Records for this exercise:
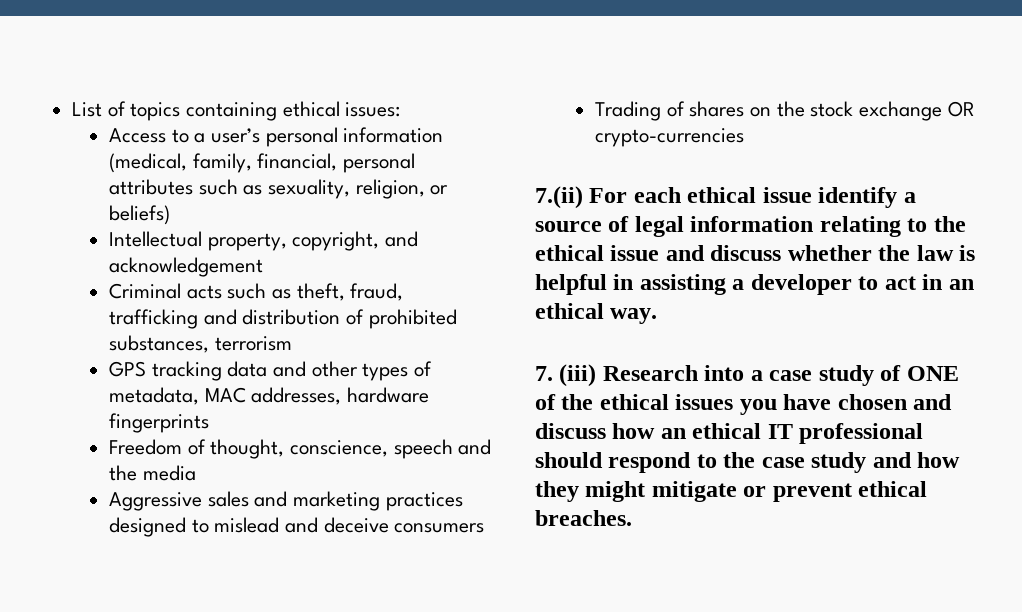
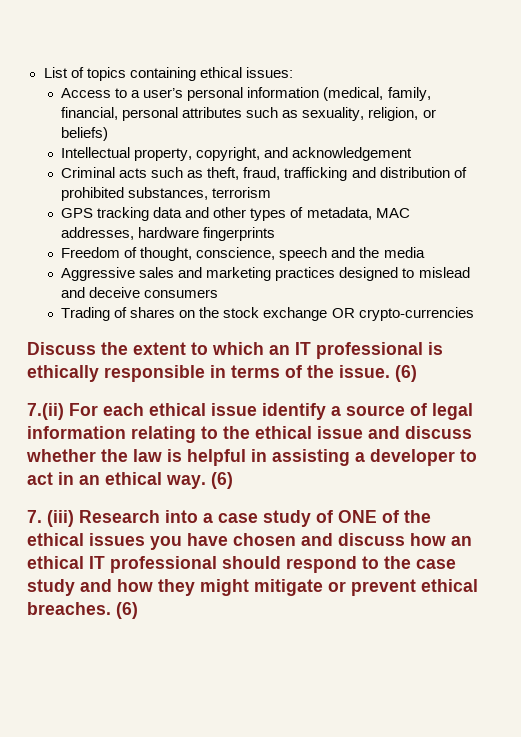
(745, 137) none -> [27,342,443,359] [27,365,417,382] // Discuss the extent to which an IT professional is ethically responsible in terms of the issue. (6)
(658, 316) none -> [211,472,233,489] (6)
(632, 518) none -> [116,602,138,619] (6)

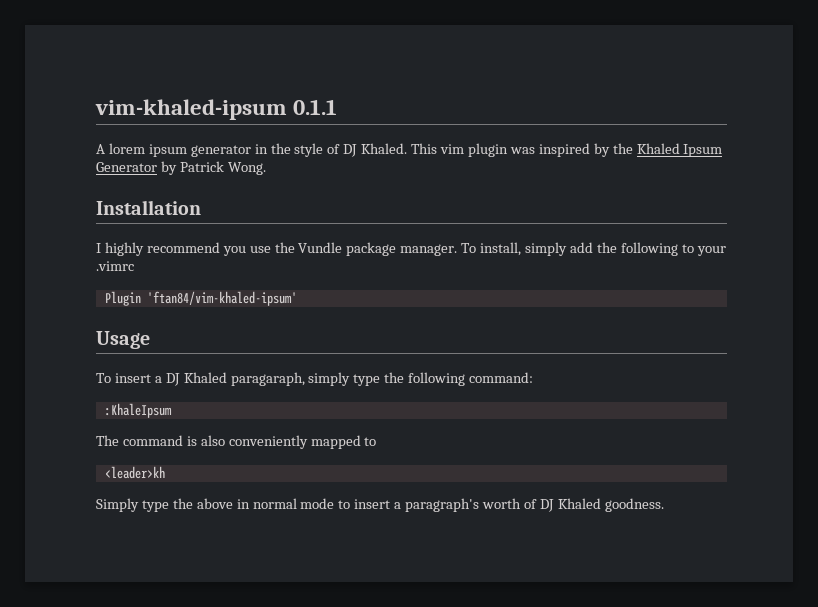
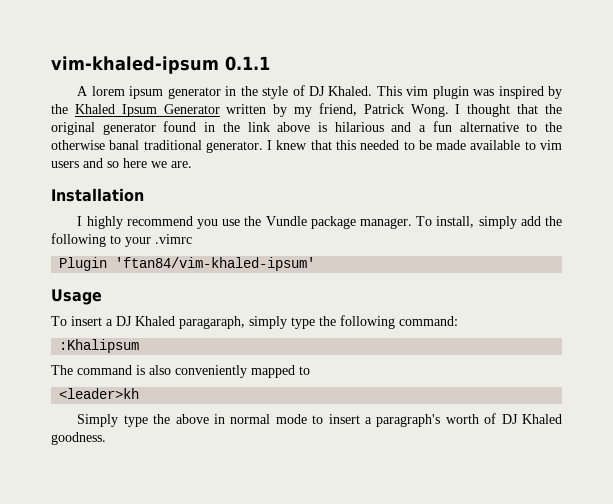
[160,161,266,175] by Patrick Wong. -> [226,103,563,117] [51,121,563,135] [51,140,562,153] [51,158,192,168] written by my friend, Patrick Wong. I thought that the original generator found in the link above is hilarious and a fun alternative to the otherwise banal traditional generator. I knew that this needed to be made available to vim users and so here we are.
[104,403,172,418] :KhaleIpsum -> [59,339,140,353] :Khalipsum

Required action:
Wherever the word "none" appears in the listing above, copy that line.

Exercise response:
(745, 137) none -> [27,342,443,359] [27,365,417,382] // Discuss the extent to which an IT professional is ethically responsible in terms of the issue. (6)
(658, 316) none -> [211,472,233,489] (6)
(632, 518) none -> [116,602,138,619] (6)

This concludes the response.